**Exercise objective:**
In the essay on archives below, which newspaper published Rollin Hotchkiss's comment on November 22, 2002?

**Selected excerpt:**
━━━━━━
Another war had just begun.

It was 2002, and Rollin Hotchkiss, a 91-year-old American biochemist pivotal in the field of molecular genetics, was not pleased with his government’s rhetoric on the “weapons of mass destruction” in Iraq. He wrote a comment that was published on November 22, 2002, by his county newspaper, the Berkshire Eagle. The US president, Hotchkiss wrote, “stages his own ‘weapons of mass persuasion’, both to arouse his own people as well as to intimidate [Saddam] Hussain’s. These actions and the war that threatens will be as destructive of America’s reputation before the world as it can be for Iraq’s welfare. How much safe and life-saving it would be if he abandoned his self-righteous vendetta and instead bent an equivalent persuasive effort in negotiating a peace that Iraq could not refuse!”

To this printed note, which he sent to Obaid Siddiqi, a fellow molecular biologist in India, Hotchkiss added a handwritten afterthought: “One of my efforts – foredoomed to failure, of course. RDH.” (Source: MS001-1-3-9-25, Archives at NCBS.)

The document, if we are to believe its Latin origin (documentum, docere), is a lesson. The document should teach. Hotchkiss’s note had an unlikely journey from Massachusetts to Bangalore. But it had an even more complex proto-journey that led to the creation of the everyday object. It started from the crisis of his time and the responses of the state finding space in Hotchkiss’s mind, and moving him to express his frustrations in a county newspaper. The archives evaluate and move objects from everyday to forever, and add other details to notes like this, making it visible to those who search for the ‘Iraq War’, ‘molecular genetics’, or ‘science–social aspects’.

The journey of most archival documents is an unlikely one. Each of these descriptions on the note gives it the possibility of quietly occupying that ‘little history’ corner. The archive cannot evaluate Hotchkiss’s original effort in sending a comment on peace to his county newspaper. But in the eyes of the archive, the note was not ‘foredoomed to failure’. The document always manages to teach us something.

The principal actor in the archival record is the source, the person who observes and then documents in some form and stashes it away. It’s hard to know what effects time will have on the everyday object. As I have written on the origin of an archive, “Luck, circumstance, decisions and process will do their dance.” But the archive always begins at the source. It starts with Hotchkiss’s thoughts.

The ICA campaign theme this year, ‘Empowering knowledge societies’, brings up a whole range of issues related to the relationship of the archive and humans. In his 1946 address, Solon Buck also talked about the pitfalls of any research that relied on material from a single source. “Scholarship that feeds upon the archival resources of a single country cannot be otherwise than one-sided and nationalistic,” he wrote. “The only antidotes are freedom of access to the originals in whatever country they may happen to be and the making and exchange of photographic facsimiles.” He called this an act of both internationalism and “enlightened nationalism”.

What are these centres of knowledge creation, curation and storage today? Who are they for? The present-day archive rattles around with a trail of questions that touch upon most aspects of civil society: who is an archivist, when does the object become worthy of an archive, can the archive be trusted, is the archive autonomous, can the archive be an agent of justice, what are the ethics governing what enter the archive, is my data safe, who owns the archival record, and who is the archive for. This is apart from the basic, practical issue of building a long-lasting, sustainable and accessible archive.

Many of these questions are being addressed this week, in discussions being conducted by a set of volunteers and organisations from across the country, as part of the International Archives Week. That is not to say that these questions around ’empowering knowledge societies’ have pat answers. It is only to stress that we should ask these questions if we are to create accessible spaces that record human experience.

Venkat Srinivasan is an archivist at the National Centre for Biological Sciences (NCBS), Bengaluru.
━━━━━━
**Study material:**
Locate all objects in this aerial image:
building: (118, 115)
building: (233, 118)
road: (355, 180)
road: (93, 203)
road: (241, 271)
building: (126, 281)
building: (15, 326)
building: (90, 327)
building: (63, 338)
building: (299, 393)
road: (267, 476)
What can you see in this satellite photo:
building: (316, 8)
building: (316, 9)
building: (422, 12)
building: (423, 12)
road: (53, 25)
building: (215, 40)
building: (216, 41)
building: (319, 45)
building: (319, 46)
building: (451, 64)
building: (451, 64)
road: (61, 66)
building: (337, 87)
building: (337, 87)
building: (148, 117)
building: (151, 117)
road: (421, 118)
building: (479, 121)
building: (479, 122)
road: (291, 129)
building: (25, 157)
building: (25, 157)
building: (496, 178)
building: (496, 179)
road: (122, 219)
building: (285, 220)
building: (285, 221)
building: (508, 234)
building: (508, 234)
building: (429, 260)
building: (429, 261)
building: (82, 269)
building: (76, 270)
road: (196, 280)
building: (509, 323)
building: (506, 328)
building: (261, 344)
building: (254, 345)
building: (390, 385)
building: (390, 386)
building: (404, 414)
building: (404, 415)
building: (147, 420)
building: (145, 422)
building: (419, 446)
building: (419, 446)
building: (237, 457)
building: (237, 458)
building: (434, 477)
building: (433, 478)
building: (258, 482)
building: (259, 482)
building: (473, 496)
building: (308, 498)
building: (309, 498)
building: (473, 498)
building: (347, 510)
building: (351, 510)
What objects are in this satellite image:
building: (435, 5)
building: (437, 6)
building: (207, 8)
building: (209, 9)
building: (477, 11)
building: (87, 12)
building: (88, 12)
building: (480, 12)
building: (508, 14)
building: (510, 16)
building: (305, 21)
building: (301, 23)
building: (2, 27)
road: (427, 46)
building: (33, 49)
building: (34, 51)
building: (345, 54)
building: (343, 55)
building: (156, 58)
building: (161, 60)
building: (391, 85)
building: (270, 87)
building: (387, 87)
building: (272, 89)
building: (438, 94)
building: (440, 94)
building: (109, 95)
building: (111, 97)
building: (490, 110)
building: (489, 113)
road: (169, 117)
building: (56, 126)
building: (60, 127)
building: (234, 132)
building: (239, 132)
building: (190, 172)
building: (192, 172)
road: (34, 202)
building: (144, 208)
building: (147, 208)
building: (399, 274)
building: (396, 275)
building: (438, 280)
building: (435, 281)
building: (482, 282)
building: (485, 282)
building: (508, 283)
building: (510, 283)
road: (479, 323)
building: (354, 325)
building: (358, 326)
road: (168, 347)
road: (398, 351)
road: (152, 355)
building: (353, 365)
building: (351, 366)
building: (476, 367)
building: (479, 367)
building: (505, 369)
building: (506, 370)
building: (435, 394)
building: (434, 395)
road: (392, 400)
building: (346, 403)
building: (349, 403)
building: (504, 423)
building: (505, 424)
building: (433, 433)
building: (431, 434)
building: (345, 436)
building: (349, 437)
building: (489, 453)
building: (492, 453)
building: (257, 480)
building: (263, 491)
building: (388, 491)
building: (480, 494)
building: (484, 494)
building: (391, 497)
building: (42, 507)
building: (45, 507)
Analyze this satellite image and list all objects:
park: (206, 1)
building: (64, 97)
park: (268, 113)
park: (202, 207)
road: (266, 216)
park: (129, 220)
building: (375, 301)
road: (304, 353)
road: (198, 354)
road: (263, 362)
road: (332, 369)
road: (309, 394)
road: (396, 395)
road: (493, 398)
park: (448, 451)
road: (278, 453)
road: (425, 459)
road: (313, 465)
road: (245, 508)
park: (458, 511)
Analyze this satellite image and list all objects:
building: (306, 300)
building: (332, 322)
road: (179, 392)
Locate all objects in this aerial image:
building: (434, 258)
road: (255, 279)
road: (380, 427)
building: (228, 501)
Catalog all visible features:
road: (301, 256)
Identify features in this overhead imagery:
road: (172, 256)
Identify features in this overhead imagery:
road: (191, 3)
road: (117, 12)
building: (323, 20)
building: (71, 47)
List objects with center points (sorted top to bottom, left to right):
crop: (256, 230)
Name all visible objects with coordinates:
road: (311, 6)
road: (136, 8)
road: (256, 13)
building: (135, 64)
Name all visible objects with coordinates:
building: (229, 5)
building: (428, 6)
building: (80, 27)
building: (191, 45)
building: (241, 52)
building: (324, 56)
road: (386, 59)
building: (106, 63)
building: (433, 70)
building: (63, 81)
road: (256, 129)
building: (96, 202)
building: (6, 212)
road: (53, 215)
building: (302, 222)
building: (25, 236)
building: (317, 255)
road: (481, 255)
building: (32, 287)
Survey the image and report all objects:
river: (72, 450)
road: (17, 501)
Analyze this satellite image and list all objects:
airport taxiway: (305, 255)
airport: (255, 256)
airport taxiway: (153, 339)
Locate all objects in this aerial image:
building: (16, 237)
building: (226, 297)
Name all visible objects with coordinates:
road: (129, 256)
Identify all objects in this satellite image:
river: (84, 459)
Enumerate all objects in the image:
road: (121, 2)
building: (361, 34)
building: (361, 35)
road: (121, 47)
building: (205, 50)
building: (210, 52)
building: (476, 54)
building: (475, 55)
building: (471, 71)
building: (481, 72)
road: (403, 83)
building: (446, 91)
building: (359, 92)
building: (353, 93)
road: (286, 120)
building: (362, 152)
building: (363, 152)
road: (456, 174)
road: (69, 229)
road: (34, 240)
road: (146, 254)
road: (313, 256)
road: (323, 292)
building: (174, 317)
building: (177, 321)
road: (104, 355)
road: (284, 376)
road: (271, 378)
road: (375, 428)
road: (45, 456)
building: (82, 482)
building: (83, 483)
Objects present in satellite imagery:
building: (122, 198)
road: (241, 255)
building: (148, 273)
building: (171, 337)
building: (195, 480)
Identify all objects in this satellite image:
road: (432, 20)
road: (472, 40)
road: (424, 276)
━━━━━━
**Finished exercise:**
The Berkshire Eagle, his county newspaper.